(Dataset records Opens)

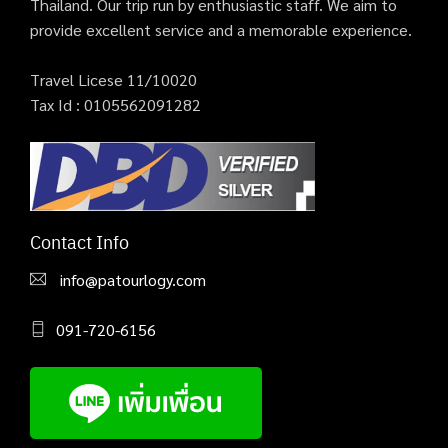
Thailand. Our trip run by enthusiastic staff. We aim to
provide excellent service and a memorable experience.
Travel Licese 11/10020
Tax Id : 0105562091282
Contact Info
info@patourlogy.com
091-720-6156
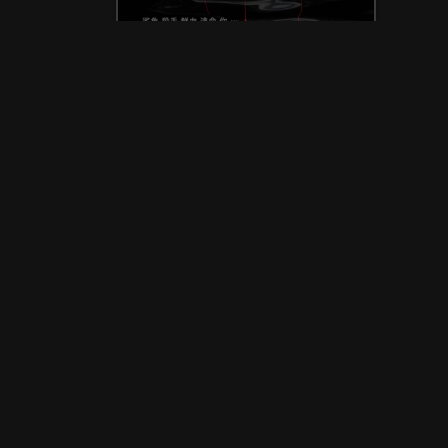
，將帶給觀眾
亦高度讚
程，絕對讓恐
line》更指
，並躋身鯊
強果敢、絕不向
棄身體部分
令我緊張到
身是血，看著
上映
2025 年 06 月 13 日
類型
恐怖、災難、驚悚
語言
英語
片中懸吊於
分級
輔導級
。導演西恩
導演
西恩拜恩
了鯊魚作為
演員
傑寇特尼
哈西哈里森
的雙重盛
喬許休斯頓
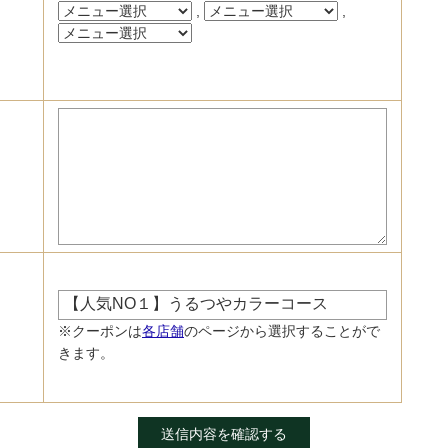
,
,
。
※クーポンは
各店舗
のページから選択することがで
きます。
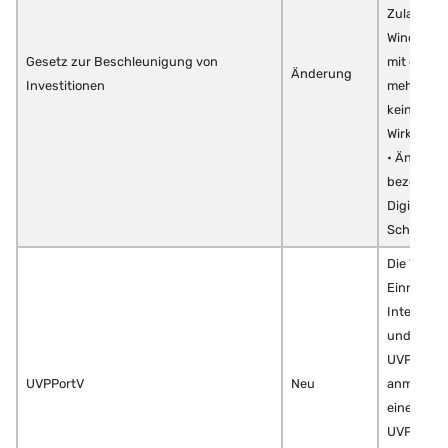
Zulassung
Windenerg
Gesetz zur Beschleunigung von
mit einer
Änderung
Investitionen
mehr als 
keine auf
Wirkung.“
• Änderu
bezgl. Mo
Digitalisi
Schienen
Die Verord
Einrichtu
Internetp
und Lände
UVPG. Bis 
UVPPortV
Neu
anmeldefre
einer List
UVP-pflic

(Dataset records Closes)

Please retype the material in full, exactly as it reads, apart from the images.

Thailand. Our trip run by enthusiastic staff. We aim to
provide excellent service and a memorable experience.
Travel Licese 11/10020
Tax Id : 0105562091282
Contact Info
info@patourlogy.com
091-720-6156
，將帶給觀眾
亦高度讚
程，絕對讓恐
line》更指
，並躋身鯊
強果敢、絕不向
棄身體部分
令我緊張到
身是血，看著
上映
2025 年 06 月 13 日
類型
恐怖、災難、驚悚
語言
英語
片中懸吊於
分級
輔導級
。導演西恩
導演
西恩拜恩
了鯊魚作為
演員
傑寇特尼
哈西哈里森
的雙重盛
喬許休斯頓
,
,
。
※クーポンは
各店舗
のページから選択することがで
きます。
Zulassung
Windenerg
Gesetz zur Beschleunigung von
mit einer
Änderung
Investitionen
mehr als 
keine auf
Wirkung.“
• Änderu
bezgl. Mo
Digitalisi
Schienen
Die Verord
Einrichtu
Internetp
und Lände
UVPG. Bis 
UVPPortV
Neu
anmeldefre
einer List
UVP-pflic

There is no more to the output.